The crypto market has been harder to predict this year than a cane toad race. Just ask the mob over at Finder. It’s not that there hasn’t been consistency, mind – fear has dominated sentiment for nearly 12 months.

And if you need proof of that,, creator of sentiment tracker the Crypto Fear & Greed Index, has the stats.


The first chart there shows that from about November 19, 2021 right up to present day, the reading has only seen a few very short-lived spikes barely into the “Greed” side of the equation, above a valuation of 50.

It probably comes as no surprise to anyone that it’s so far very much been a year of crypto-related fear.

Still, here are a couple of thoughts to make you potentially feel a little, if not greedy, then somewhat peckish. (Let’s not go overboard, eh?)


Institutional crypto interest – it’s still there

Given the recent news regarding BlackRock, Fidelity, Charles Scwhab, Citadel Securities, and Bank of New York Mellon all making major crypto-related moves, we’ve been well aware there’s great interest in the sector from big players for some time now.

Cointelegraph Research’s latest survey, however, rams it further home.

Taking feedback from 84 professional investors from various corners of the planet, the New York-headquartered crypto media site’s top reveal was that “most institutional investors hold or plan to buy cryptocurrencies”.

And of the US$316 billion in assets managed by the respondents, 3.3% (about US$10.42 billion) is invested in cryptos, with some investors reporting more than 50% exposure to the asset class.

The research also shows that Bitcoin (BTC) is the most popular institutional hold (as you’d expect), with 94% of respondents revealing its part of their portfolio.

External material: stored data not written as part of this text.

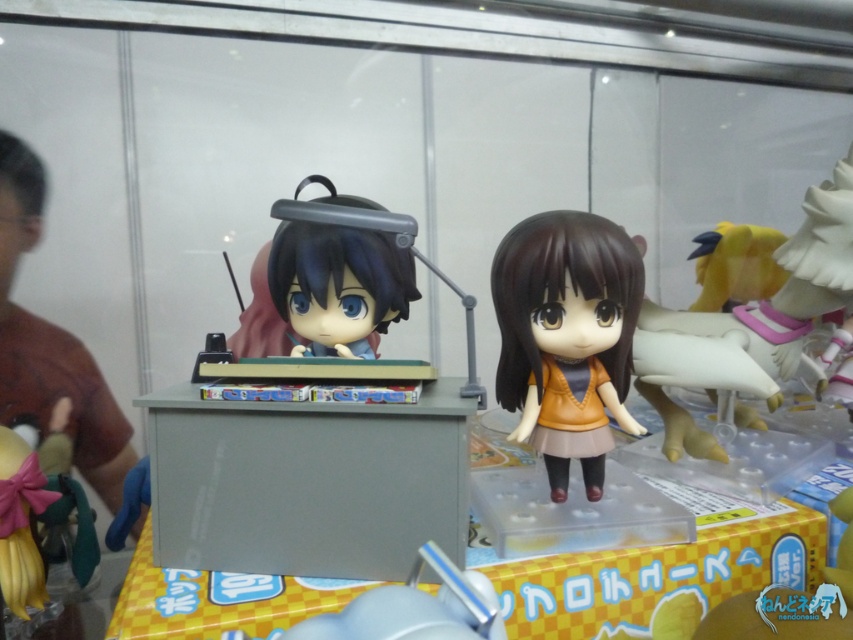
Question: Where is gray matte cabinet at center located in relation to satin black hair clip at center in the image?

Choices:
 (A) right
 (B) left

Answer: (B)

Question: Is gray matte cabinet at center smaller than brown matte doll at center?

Choices:
 (A) yes
 (B) no

Answer: (B)

Question: Does brown matte doll at center have a greater width compared to satin black hair clip at center?

Choices:
 (A) no
 (B) yes

Answer: (A)

Question: Which of the following is the farthest from the observer?

Choices:
 (A) (550, 276)
 (B) (318, 244)
 (C) (173, 458)
 (D) (723, 252)

Answer: (D)

Question: Estimate the real-world distances between objects in this image. Which object is farther from the brown matte doll at center?

Choices:
 (A) satin black hair clip at center
 (B) gray matte cabinet at center

Answer: (B)

Question: Which object is closer to the camera taking this photo?

Choices:
 (A) yellow matte plush toy at upper right
 (B) satin black hair clip at center

Answer: (B)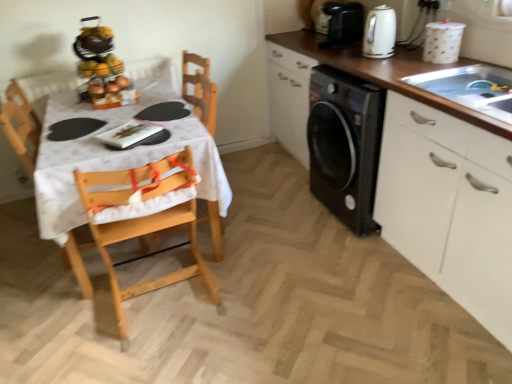
Image resolution: width=512 pixels, height=384 pixels. In order to click on vacant location below wooden highchair at left (from a real-world perspective) in this screenshot , I will do `click(170, 300)`.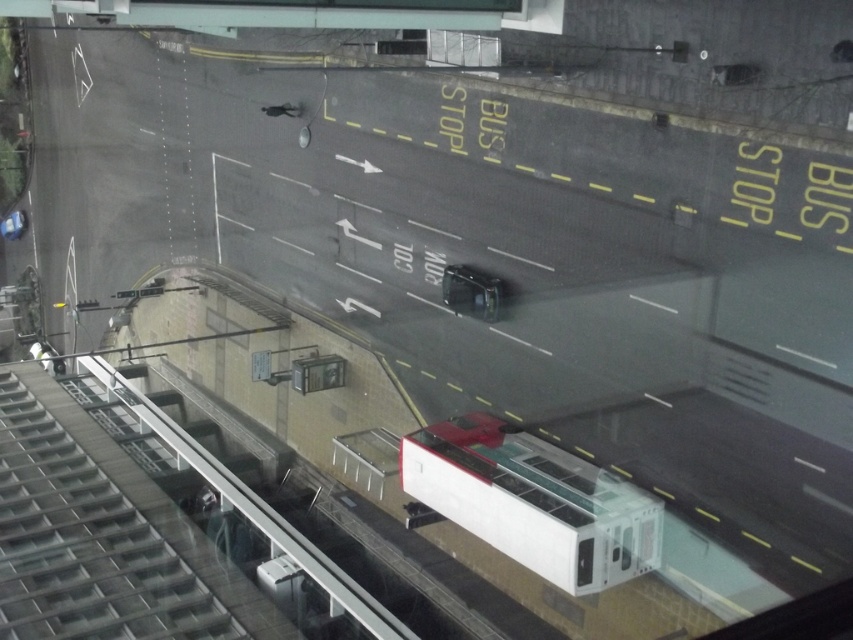
Does white plastic train at center appear under shiny silver car at center?

Correct, white plastic train at center is located below shiny silver car at center.

Is white plastic train at center bigger than shiny silver car at center?

Correct, white plastic train at center is larger in size than shiny silver car at center.

Describe the element at coordinates (532, 500) in the screenshot. I see `white plastic train at center` at that location.

Where is `white plastic train at center`? The width and height of the screenshot is (853, 640). white plastic train at center is located at coordinates (532, 500).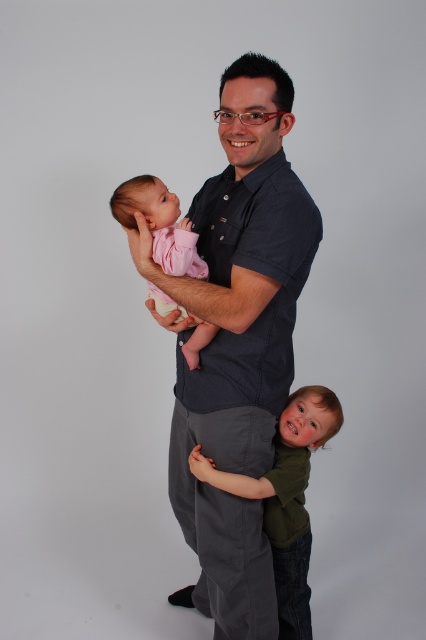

And that’s closely followed by Ethereum (ETH), security tokens (31%) and stablecoins (also 31%).


Bitcoin’s discount to hash rate

As we flagged somewhere deep down in our morning crypto-market roundup, Bloomberg Intelligence senior commodity strategist Mike McGlone has been singing Bitcoin’s praises again – particularly its diminishing-supply narrative.

He’s gone further than that on Twitter over the past 24 hours, though, citing “rising demand, adoption and regulation” as key reasons for the leading crypto asset’s potential “inexorable phase of its migration into the mainstream”. And at a “relatively discounted price”, no less.

That discount, says McGlone is relative to Bitcoin’s high “hash rate” in October – which is the largest it’s been since the first quarter of 2020.

Hash rate is the measure of the computational depth and processing power of a proof-of-work (PoW) blockchain network. It’s used to determine the health, security, and mining difficulty of a blockchain.

The Bloomberg analyst appears to be suggesting that Bitcoin’s “advancing hash rate” relative to its current price could present an opportunity for those interested in an asset that might be “entering an unstoppable maturation phase” and could be forming a solid “price foundation”.